The problem is that containers share the same hooks into the kernel, said Hightower. “That’s a problem because if there are any vulnerabilities in that kernel in doing multitenency, and if I know of an exploit the others don’t know about, I have a way to get into your containers. Containers have not yet demonstrated that they can deliver the same secure boundaries that a VM still has.”
Hightower said someone showed Docker just a few months ago how to escape the system and gain full access to the server, so no one is ready to say you can get rid of virtual machines just yet, especially in a public cloud environment like Amazon or Google.
“You don’t want to have untrusted actors on the same server. A single organization can still get benefit, but a cloud provider might not want to spin their whole business on containers with no VMs to isolate their business,” he said.
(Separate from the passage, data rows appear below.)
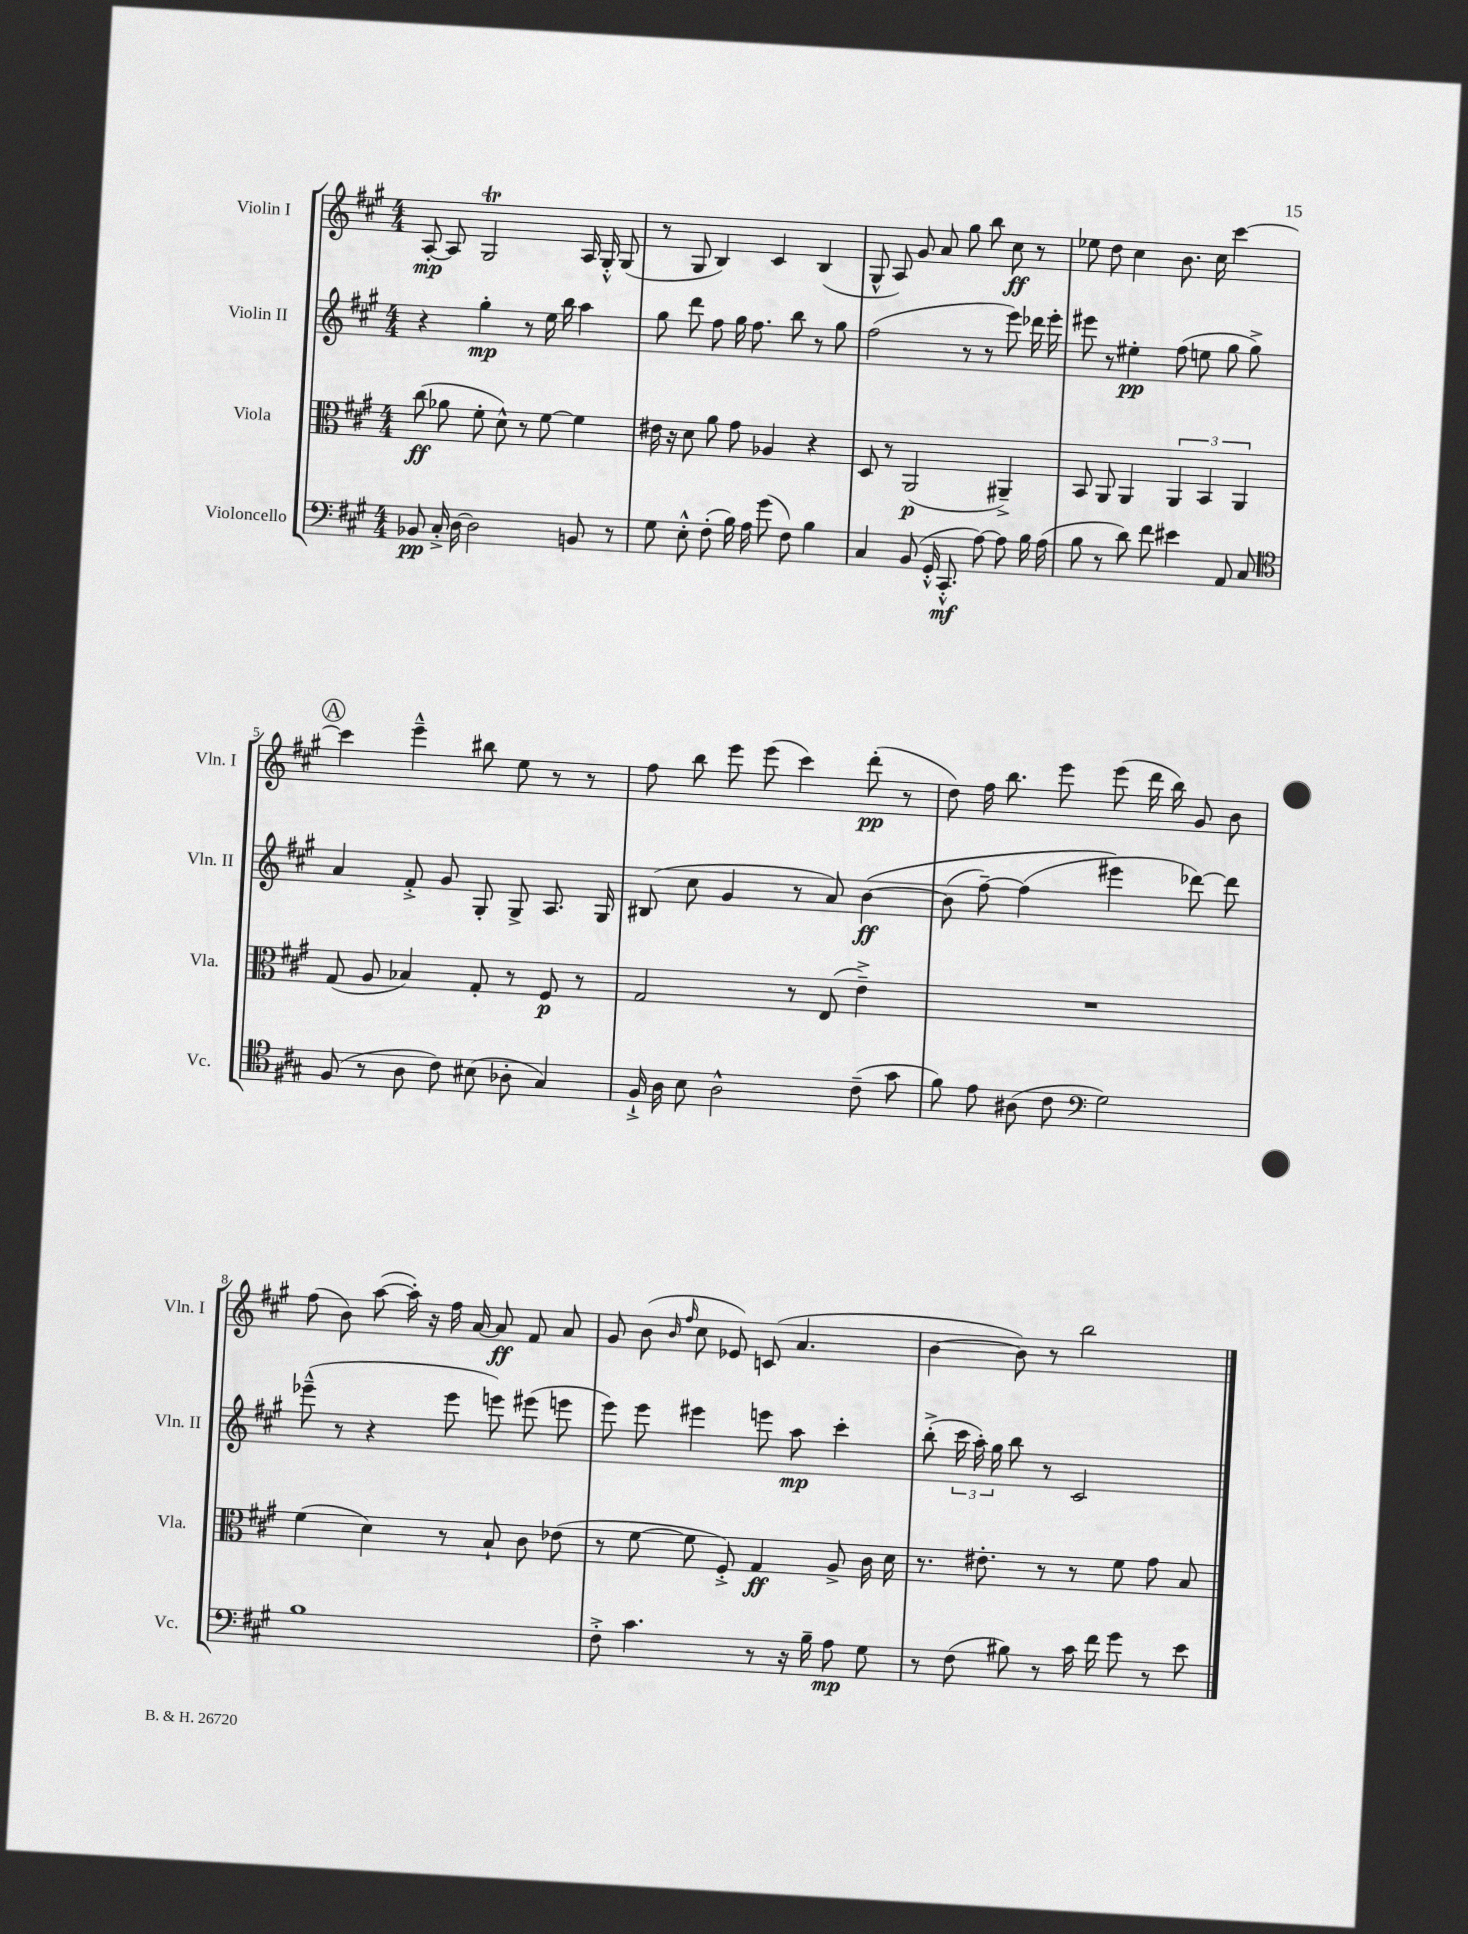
<<
\new StaffGroup <<
\new Staff = "s0" \with { instrumentName = "Violin I" shortInstrumentName = "Vln. I" } {
    \clef treble \key a \major \numericTimeSignature \time 4/4
    \autoBeamOff a8~-.\mp a8 gis2\trill a16 gis16-.-^ gis8( |
    r8 gis8 b4) cis'4 b4( |
    gis8-^ a8) gis'8 a'8 gis''8 b''8 cis''8\ff r8 |
    ees''8 d''8 cis''4 b'8. cis''16 cis'''4~ |
    \mark \markup { \circle "A" } cis'''4 e'''4---^ bis''8 e''8 r8 r8 |
    fis''8 b''8 e'''8 e'''8( cis'''4) d'''8-.\pp( r8 |
    d''8) fis''16 b''8. e'''8 e'''8( d'''16 b''16) gis'8 b'8 |
    fis''8( b'8) a''8~( a''16-.) r16 fis''16 a'16~ a'8\ff fis'8 a'8 |
    gis'8 b'8( \grace { b'16 fis''16 } cis''8 ees'8) c'8( a'4. |
    b'4~ b'8) r8 b''2 \bar "|." |
}
\new Staff = "s1" \with { instrumentName = "Violin II" shortInstrumentName = "Vln. II" } {
    \clef treble \key a \major \numericTimeSignature \time 4/4
    \autoBeamOff r4 gis''4-.\mp r8 e''16 b''16 a''4 |
    gis''8 d'''8 fis''8 gis''16 fis''8. b''8 r8 gis''8 |
    fis''2( r8 r8 e'''8) des'''16 e'''16-. |
    eis'''8 r8 eis''4-.\pp fis''8( e''8 gis''8 gis''8->) |
    \mark \markup { \circle "A" } a'4 fis'8-.-> gis'8 gis8-. gis8-> a8. gis16 |
    bis8( cis''8 gis'4 r8 a'8) b'4~\ff\( |
    b'8( fis''8~--) fis''4( eis'''4\) des'''8~) des'''8 |
    ees'''8---^( r8 r4 ees'''8 e'''8) eis'''8( e'''8 |
    e'''8) e'''8 eis'''4 e'''8 a''8\mp cis'''4-. |
    b''8-.->( \tuplet 3/2 { cis'''16 a''16-.) gis''16 } b''8 r8 cis'2 \bar "|." |
}
\new Staff = "s2" \with { instrumentName = "Viola" shortInstrumentName = "Vla." } {
    \clef alto \key a \major \numericTimeSignature \time 4/4
    \autoBeamOff cis''8\ff( aes'8 fis'8-. d'8-^) r8 fis'8~ fis'4 |
    eis'16 r16 d'8 a'8 gis'8 aes4 r4 |
    d8 r8 a,2\p( ais,4--->) |
    b,8 a,8 a,4 \tuplet 3/2 { a,4 b,4 a,4 } |
    \mark \markup { \circle "A" } gis8( a8 bes4) gis8-. r8 fis8\p r8 |
    gis2 r8 e8( e'4--->) |
    R1 |
    fis'4( d'4) r8 b8-! cis'8 ees'8( |
    r8 fis'8~ fis'8 fis8-.->) gis4\ff a8-> cis'16 d'16 |
    r8. eis'8.-. r8 r8 fis'8 gis'8 b8 \bar "|." |
}
\new Staff = "s3" \with { instrumentName = "Violoncello" shortInstrumentName = "Vc." } {
    \clef bass \key a \major \numericTimeSignature \time 4/4
    \autoBeamOff bes,8\pp cis16-.-> d16~ d2 b,8 r8 |
    gis8 e8-.-^ fis8-.( b16) a16 gis'8( fis8) b4 |
    cis4 b,8( gis,16-.-^ cis,8.-.-^\mf a8~) a8 b16 a16( |
    b8 r8 d'8) fis'8 eis'4 a,8 cis8 |
    \mark \markup { \circle "A" } \clef tenor fis8( r8 a8 cis'8) bis8( aes8-. gis4) |
    fis16-!-> a16 b8 a2-^ cis'8--( gis'8 |
    fis'8) e'8 ais8( cis'8 \clef bass gis2) |
    b1 |
    fis8-.-> cis'4. r8 r16 b16-- a8\mp gis8 |
    r8 fis8( bis8) r8 cis'16 fis'16 gis'8 r8 e'8 \bar "|." |
}
>>
>>
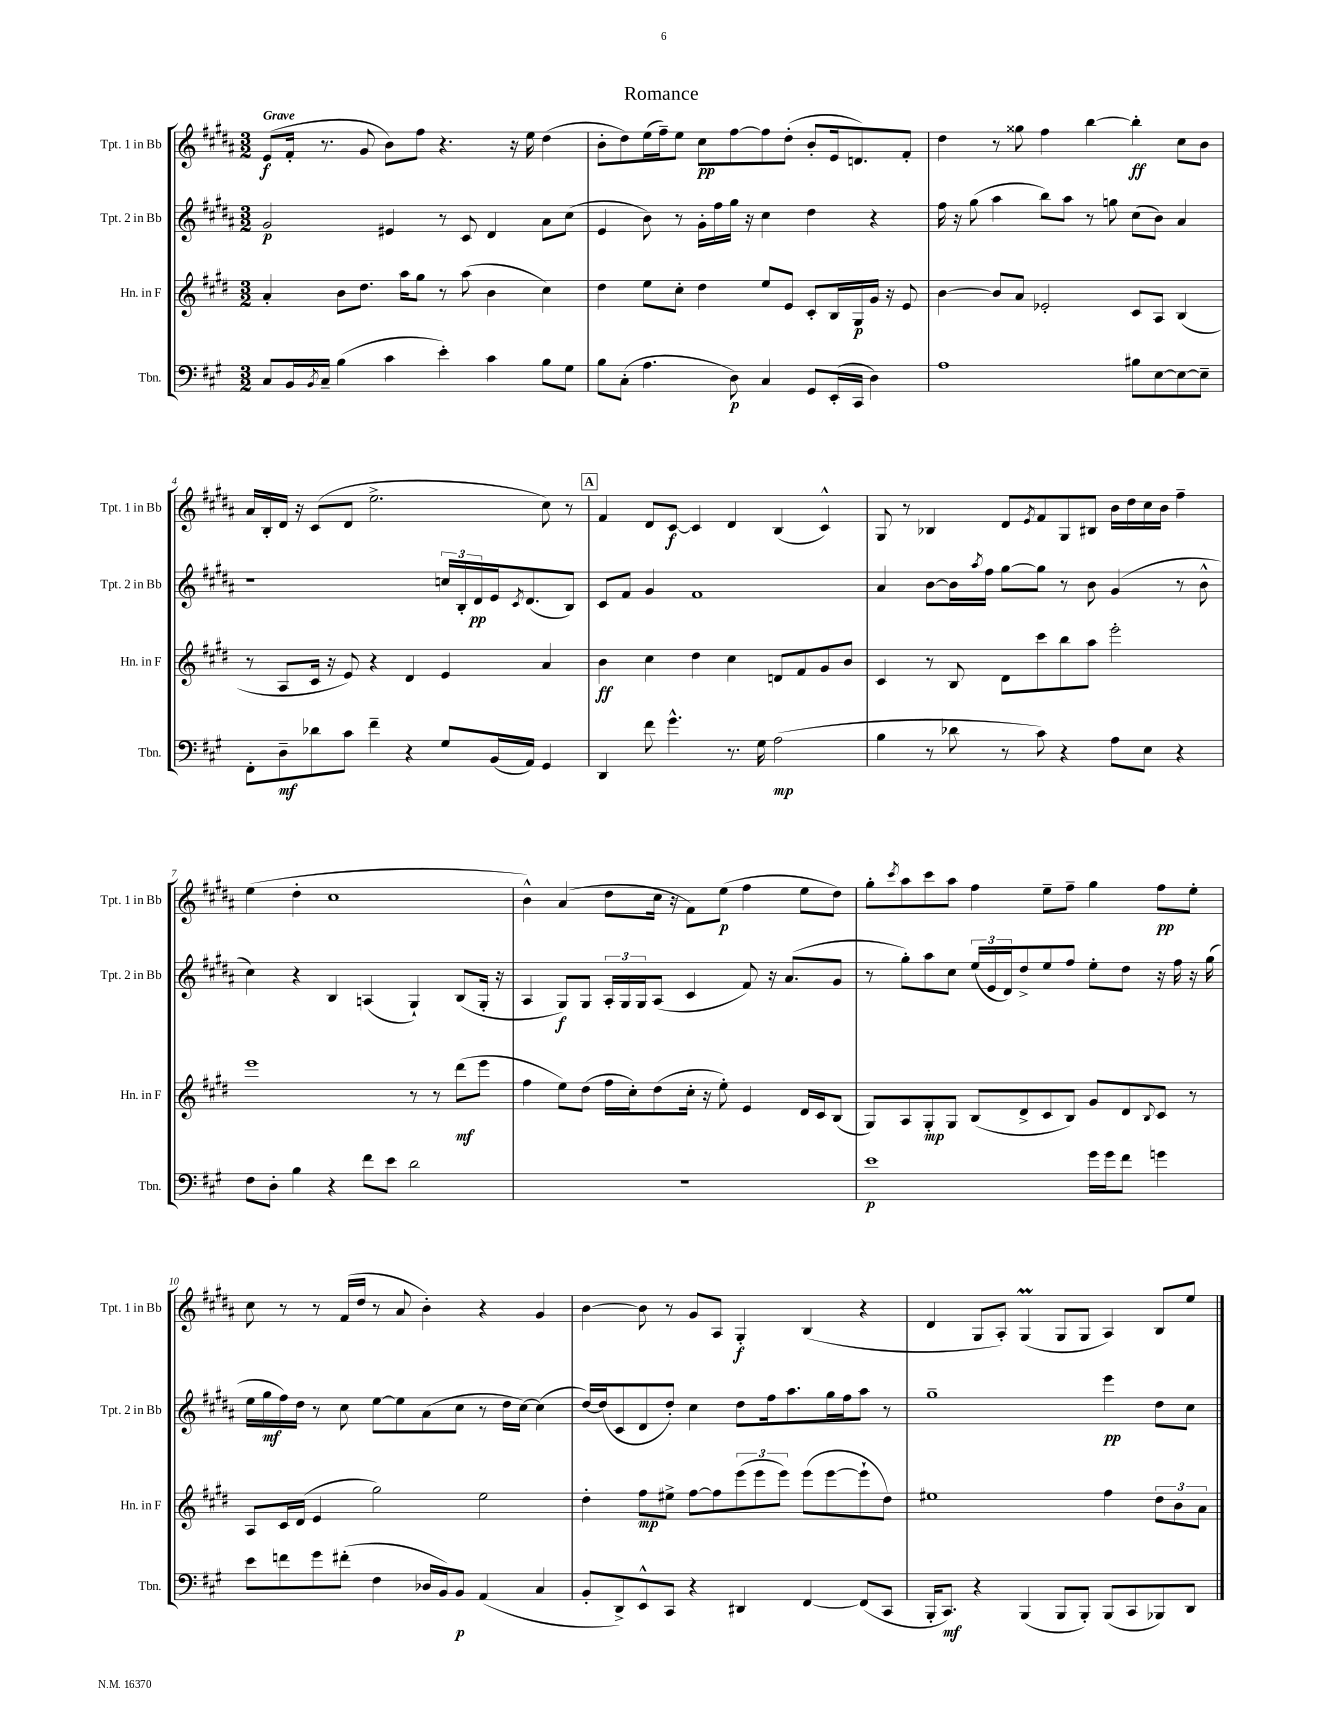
\header { title = "Romance" }
<<
\new StaffGroup <<
\new Staff = "s0" \with { instrumentName = "Tpt. 1 in Bb" shortInstrumentName = "Tpt. 1 in Bb" } {
    \clef treble \key b \major \numericTimeSignature \time 3/2 \tempo "Grave"
    e'8\f( fis'16-. r8. gis'8 b'8) fis''8 r4. r16 e''16 dis''4( |
    b'8-. dis''8) e''16( fis''16--) e''8 cis''8\pp fis''8~ fis''8 dis''8-.( b'8-. e'16 d'8.) fis'8-. |
    dis''4 r8 gisis''8 fis''4 b''4~ b''4-.\ff cis''8 b'8 |
    ais'16 b16-. dis'16 r16 cis'8( dis'8 e''2.-> cis''8) r8 |
    \mark \markup { \box "A" } fis'4 dis'8 cis'8~\f cis'4 dis'4 b4( cis'4-^) |
    gis8 r8 bes4 dis'8 \acciaccatura { e'8 } fis'8 gis8 bis8 b'16 dis''16 cis''16 b'16 fis''4-- |
    e''4( dis''4-. cis''1 |
    b'4-^) ais'4( dis''8 cis''16 r16 fis'8) e''8\p( fis''4 e''8 dis''8) |
    gis''8-. \acciaccatura { cis'''8 } ais''8 cis'''8 ais''8 fis''4 e''8-- fis''8-- gis''4 fis''8\pp e''8-. |
    cis''8 r8 r8 fis'16( dis''16 r8 ais'8 b'4-.) r4 gis'4 |
    b'4~ b'8 r8 gis'8 ais8 gis4-.\f b4( r4 |
    dis'4 gis8 ais8-.) gis4\prall( gis8 gis8 ais4) b8 e''8 \bar "|." |
}
\new Staff = "s1" \with { instrumentName = "Tpt. 2 in Bb" shortInstrumentName = "Tpt. 2 in Bb" } {
    \clef treble \key b \major \numericTimeSignature \time 3/2
    gis'2\p eis'4 r8 cis'8 dis'4 ais'8 cis''8( |
    e'4 b'8) r8 gis'16-. fis''16 gis''16 r16 cis''4 dis''4 r4 |
    fis''16 r16 gis''8( ais''4 b''8) ais''8 r8 g''8 cis''8( b'8) ais'4 |
    r1 \tuplet 3/2 { c''16 b16-. dis'16\pp } e'16 \acciaccatura { cis'8 } dis'8.( b8) |
    \mark \markup { \box "A" } cis'8 fis'8 gis'4 fis'1 |
    ais'4 b'8~ b'16 \acciaccatura { ais''8 } fis''16 gis''8~ gis''8 r8 b'8 gis'4( r8 b'8-^ |
    cis''4) r4 b4 a4( gis4-!) b8( gis16-. r16 |
    ais4 gis8\f) gis8 \tuplet 3/2 { ais16-. gis16 gis16 } ais8( cis'4 fis'8) r16 ais'8.( gis'8 |
    r8 gis''8-.) ais''8 cis''8 \tuplet 3/2 { e''16( e'16 dis'16) } dis''8-> e''8 fis''8 e''8-. dis''8 r16 fis''16 r16 gis''16( |
    e''16 gis''16\mf fis''16) dis''16 r8 cis''8 e''8~ e''8 ais'8( cis''8 r8 dis''16 cis''16~) cis''4( |
    dis''16~) dis''16( cis'8 dis'8 dis''8-.) cis''4 dis''8 fis''16 ais''8. gis''16 fis''16 ais''8 r8 |
    gis''1-- e'''4\pp dis''8 cis''8 \bar "|." |
}
\new Staff = "s2" \with { instrumentName = "Hn. in F" shortInstrumentName = "Hn. in F" } {
    \clef treble \key e \major \numericTimeSignature \time 3/2
    a'4-. b'8 dis''8. a''16 gis''8 r8 a''8( b'4 cis''4) |
    dis''4 e''8 cis''8-. dis''4 e''8 e'8 cis'8-. b16 gis16\p gis'16 r16 e'8 |
    b'4~ b'8 a'8 ees'2-. cis'8 a8 b4( |
    r8 a8 cis'16 r16 e'8) r4 dis'4 e'4 a'4 |
    \mark \markup { \box "A" } b'4\ff cis''4 dis''4 cis''4 d'8 fis'8 gis'8 b'8 |
    cis'4 r8 b8 dis'8 cis'''8 b''8 a''8 e'''2-. |
    e'''1 r8 r8 dis'''8\mf( e'''8 |
    fis''4 e''8) dis''8( fis''16 cis''16-.) dis''8( cis''16-. r16 e''8-.) e'4 dis'16 cis'16 b8( |
    gis8) a8 gis8-.\mp gis8 b8( dis'8-> cis'8 b8) gis'8 dis'8 \appoggiatura { b8 } cis'8 r8 |
    a8 cis'16 dis'16( e'4 gis''2) e''2 |
    dis''4-. fis''8\mp eis''8-> fis''8~ fis''8 \tuplet 3/2 { e'''8( e'''8 e'''8) } e'''8( e'''8~ e'''8-! dis''8) |
    eis''1 fis''4 \tuplet 3/2 { dis''8 b'8 a'8 } \bar "|." |
}
\new Staff = "s3" \with { instrumentName = "Tbn." shortInstrumentName = "Tbn." } {
    \clef bass \key a \major \numericTimeSignature \time 3/2
    cis8 b,16 \acciaccatura { b,8 } cis16-- b4( cis'4 e'4-.) cis'4 b8 gis8 |
    b8 cis8-.( a4. d8\p) cis4 gis,8 e,16-.( cis,16 d4) |
    a1 bis8 e8~ e8~ e8-- |
    fis,8-. d8--\mf des'8 cis'8 fis'4-- r4 gis8 b,16( a,16) gis,4 |
    \mark \markup { \box "A" } d,4 fis'8 gis'4.-^ r8. gis16 a2\mp( |
    b4 r8 des'8 r8 cis'8) r4 a8 e8 r4 |
    fis8 d8-. b4 r4 fis'8 e'8 d'2 |
    R1. |
    e'1\p gis'16 gis'16 fis'8 g'4 |
    e'8 f'8 gis'8 fis'8-.( fis4 des16 b,16) b,8\p a,4( cis4 |
    b,8-. d,8->) e,8-^ cis,8 r4 dis,4 fis,4~ fis,8( cis,8 |
    b,,16-. cis,8.\mf) r4 b,,4( b,,8 b,,8-.) b,,8( cis,8 bes,,8) d,8 \bar "|." |
}
>>
>>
The second area of weakness for containers is they are not proven scalable. “Containers face many challenges to scale. It’s one thing to do a Web app but it’s another thing to do a multitenant, complex enterprise app with a lot of data of interest,” said Lyman.
But that can be turned into a positive as well. “Containers are a really good match for microservices, where you chop up the app into chunks for different teams, so everyone works on their specialty area,” said Hightower. “Containers are good for that use case.”
Co-Existence
Because they have different strengths, weaknesses and functions, virtual machines and containers should not be viewed as competitors but as complimentary.
“Containers and VMs are destined to be close companions in the cloud of clouds. Just as one cloud is not enough, and so too, one virtualization technology is not enough. Each technology provides a different response to different use cases, and in many cases work together to solve those challenges,” said Mann.
“Containers are especially good for early development, for example, because the speed of manual provisioning/deprovisioning greatly outweighs the improved manageability of a virtual machine in an environment where everything is new and rapidly changing,” he added.
The two are very much complementary to each other, adds Hightower. “Now you need fewer VMs and probably can go back to a bare metal server with no virtualization. If you are good at VMs, you can use containers for everything.”
The big challenge, then, is to address the security problem. Hightower notes there are already some secure products out there, such as Red Hat’s SELinux, with its government-level security, and Ubuntu’s AppArmor, which binds access control attributes to applications rather than users. But more is needed to secure the kernel and keep unwanted intruders out of other VMs in a multitenant environment.
The next step is large scale orchestration and scale, said Lyman, but he thinks that will happen in time. He bases that on discussions with vendors, investors, and end users, which is unusual because end users are usually laggards when it comes to new technologies. “I saw it with DevOps and PaaS. With containers, end-users are asking questions alongside with developers and investors,” he said.
Containers have interest from startups like Docker, CoreOS and Shippable but also big names like Google with Kubernetes, IBM supporting Docker on its BlueMix PaaS service, Amazon supports containers on Elastic Cloud 2, HP and Microsoft have their own efforts, and Red Hat’s OpenShift PaaS.
It’s similar in how OpenStack brought together startup specialists and megavendors. You’re only going to hear more about this from bigger vendors and see more different container technologies, but right now everyone is putting most bets on Docker and Docker containers,” said Lyman.